This is a "big" book, though not because of its length.
Its 186 pages do not compare with the five volumes of Francis James Child's English and Scottish Popular Ballads, still less the eight volumes of the Greig-Duncan Folk Song Collection containing nearly 2,000 songs gathered from 1900 to 1920 but not published till a century later.
It is "big" in the sense with which singers of songs collected by Child, Gavin Greig and James Bruce Duncan tend to regard this monumental repertoire.
"Tradition is a story, learned from the past, told in the present, looking to the future," Gary West writes.
And it is to understand what the 2003 Convention for the Safeguarding of Intangible Cultural Heritage meant by this that he has written this book, presented in five different contexts - home, place, war, lands and lyrics and cultural.
He contrasts the "tartanry" and "Balmorality" of many of the fading flowers of Scotland and instead West sees tradition as a living and vital process.
Despite the huge scale of his chosen field, it is highly relevant to today's controversies over Scottish independence.
And, apart from an introduction to the past several centuries of folklore scholarship, his is a very personal odyssey -with some surprising omissions.

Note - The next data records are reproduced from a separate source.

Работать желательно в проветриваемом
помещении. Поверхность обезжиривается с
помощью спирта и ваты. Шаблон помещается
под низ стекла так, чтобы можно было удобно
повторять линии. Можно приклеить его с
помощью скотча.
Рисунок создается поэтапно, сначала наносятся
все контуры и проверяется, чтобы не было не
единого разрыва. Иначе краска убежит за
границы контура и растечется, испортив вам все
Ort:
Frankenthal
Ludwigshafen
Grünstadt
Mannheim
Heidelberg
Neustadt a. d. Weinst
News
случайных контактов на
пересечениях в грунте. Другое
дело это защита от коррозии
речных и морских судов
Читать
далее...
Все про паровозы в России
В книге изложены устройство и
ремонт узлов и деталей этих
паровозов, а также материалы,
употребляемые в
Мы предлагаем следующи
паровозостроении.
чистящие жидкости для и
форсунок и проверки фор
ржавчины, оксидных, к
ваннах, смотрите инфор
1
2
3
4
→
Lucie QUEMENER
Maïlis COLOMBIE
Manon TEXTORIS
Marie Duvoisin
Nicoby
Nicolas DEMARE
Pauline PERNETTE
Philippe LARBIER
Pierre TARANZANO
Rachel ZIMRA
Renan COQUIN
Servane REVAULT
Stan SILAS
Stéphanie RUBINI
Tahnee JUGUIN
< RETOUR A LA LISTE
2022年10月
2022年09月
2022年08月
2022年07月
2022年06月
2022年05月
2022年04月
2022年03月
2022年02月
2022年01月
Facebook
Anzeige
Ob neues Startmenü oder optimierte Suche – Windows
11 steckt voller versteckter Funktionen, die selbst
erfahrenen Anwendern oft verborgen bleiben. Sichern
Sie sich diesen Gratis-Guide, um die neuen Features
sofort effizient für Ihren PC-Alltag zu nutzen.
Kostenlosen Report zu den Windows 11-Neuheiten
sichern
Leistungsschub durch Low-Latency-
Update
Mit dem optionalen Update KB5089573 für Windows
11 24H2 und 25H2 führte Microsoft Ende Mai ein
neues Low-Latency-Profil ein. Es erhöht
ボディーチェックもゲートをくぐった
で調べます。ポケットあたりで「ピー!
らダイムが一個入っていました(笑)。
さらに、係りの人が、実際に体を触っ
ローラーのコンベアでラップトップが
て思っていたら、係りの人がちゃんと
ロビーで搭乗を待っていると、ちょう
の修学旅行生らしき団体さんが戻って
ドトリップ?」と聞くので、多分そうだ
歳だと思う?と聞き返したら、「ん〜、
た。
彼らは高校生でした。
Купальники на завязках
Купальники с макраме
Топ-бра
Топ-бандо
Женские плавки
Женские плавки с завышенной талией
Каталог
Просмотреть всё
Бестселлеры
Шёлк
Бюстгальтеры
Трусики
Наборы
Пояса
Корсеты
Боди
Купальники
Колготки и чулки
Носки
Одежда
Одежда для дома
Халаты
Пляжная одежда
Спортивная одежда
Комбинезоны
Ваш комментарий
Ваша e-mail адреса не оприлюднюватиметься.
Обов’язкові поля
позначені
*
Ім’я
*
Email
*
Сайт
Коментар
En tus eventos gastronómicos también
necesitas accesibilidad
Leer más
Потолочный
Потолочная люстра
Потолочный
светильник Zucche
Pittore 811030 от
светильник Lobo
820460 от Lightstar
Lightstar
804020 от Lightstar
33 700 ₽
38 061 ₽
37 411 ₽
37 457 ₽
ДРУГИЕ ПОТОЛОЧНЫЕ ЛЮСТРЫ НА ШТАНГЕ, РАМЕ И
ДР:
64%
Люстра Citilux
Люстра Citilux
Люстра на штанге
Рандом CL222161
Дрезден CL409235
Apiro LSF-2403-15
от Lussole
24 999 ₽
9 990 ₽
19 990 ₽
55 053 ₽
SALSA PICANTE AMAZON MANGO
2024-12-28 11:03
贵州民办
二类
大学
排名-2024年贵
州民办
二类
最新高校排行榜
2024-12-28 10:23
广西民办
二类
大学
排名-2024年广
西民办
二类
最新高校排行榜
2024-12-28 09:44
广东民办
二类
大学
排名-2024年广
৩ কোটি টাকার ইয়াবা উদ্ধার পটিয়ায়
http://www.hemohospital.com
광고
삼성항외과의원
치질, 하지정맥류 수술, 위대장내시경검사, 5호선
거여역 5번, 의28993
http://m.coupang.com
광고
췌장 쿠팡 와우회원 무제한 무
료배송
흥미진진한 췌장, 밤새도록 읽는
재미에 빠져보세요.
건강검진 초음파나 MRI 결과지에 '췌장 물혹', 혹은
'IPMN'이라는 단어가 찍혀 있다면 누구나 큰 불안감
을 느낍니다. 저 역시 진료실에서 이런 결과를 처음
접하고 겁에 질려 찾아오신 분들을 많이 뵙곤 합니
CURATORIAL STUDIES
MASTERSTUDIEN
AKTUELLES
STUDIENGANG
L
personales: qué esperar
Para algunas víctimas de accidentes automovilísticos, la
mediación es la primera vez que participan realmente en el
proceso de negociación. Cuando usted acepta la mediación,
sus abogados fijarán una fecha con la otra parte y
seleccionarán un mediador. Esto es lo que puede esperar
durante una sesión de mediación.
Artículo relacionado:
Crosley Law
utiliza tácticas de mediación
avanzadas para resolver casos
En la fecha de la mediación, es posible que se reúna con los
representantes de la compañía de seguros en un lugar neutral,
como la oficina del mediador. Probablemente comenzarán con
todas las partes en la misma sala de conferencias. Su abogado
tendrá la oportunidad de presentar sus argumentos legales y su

In West's section on the tradition's response to war and peace, there is no mention of the "Glesga Eskimos" nor of their anti-Polaris songs of the early '60s.
Is this because they did not restrict their tunes to the Scottish tradition, utilising Let's All Go Down the Strand and She'll Be Coming Round the Mountain for their musical polemics?
The book lacks an index, a major error in such a multi-faceted survey, and a timeline would have aided West's chosen task.
But VoIcing Scotland is a valuable contribution to the ongoing conversation about what it means to be a Scot.